* _Brief_: Set down word for word the lines below, starting with the line with "order: Charadriiformes" and going on through the line with "common name: Yellow-legged gull".

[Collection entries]
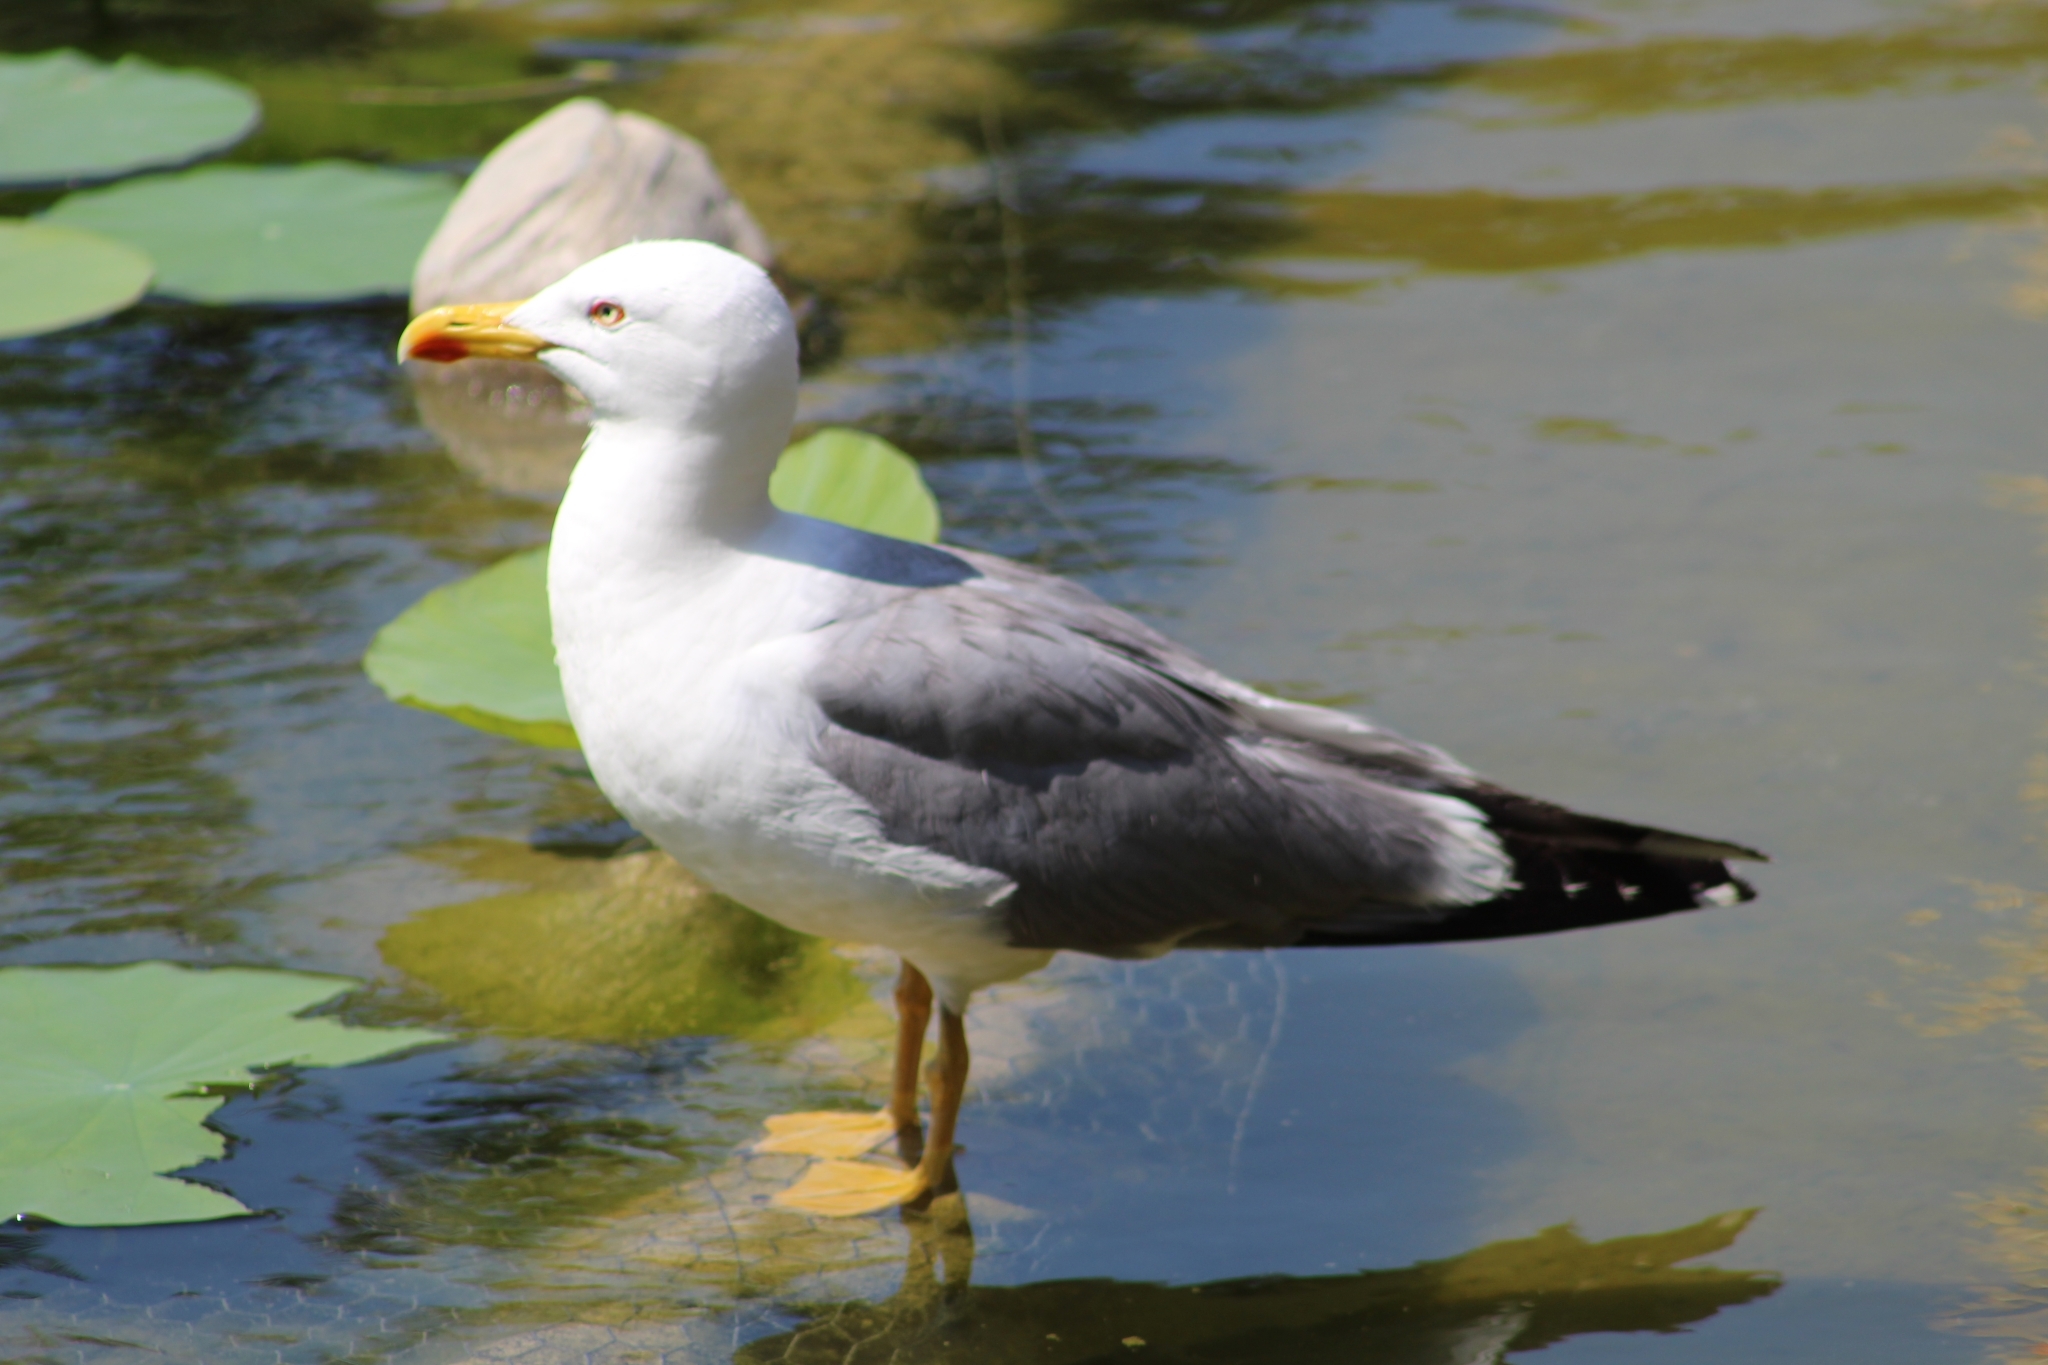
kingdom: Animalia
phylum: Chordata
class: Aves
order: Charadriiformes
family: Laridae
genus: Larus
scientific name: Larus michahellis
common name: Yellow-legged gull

--

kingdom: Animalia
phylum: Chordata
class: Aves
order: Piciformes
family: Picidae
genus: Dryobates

* _Written response_:
order: Charadriiformes
family: Laridae
genus: Larus
scientific name: Larus michahellis
common name: Yellow-legged gull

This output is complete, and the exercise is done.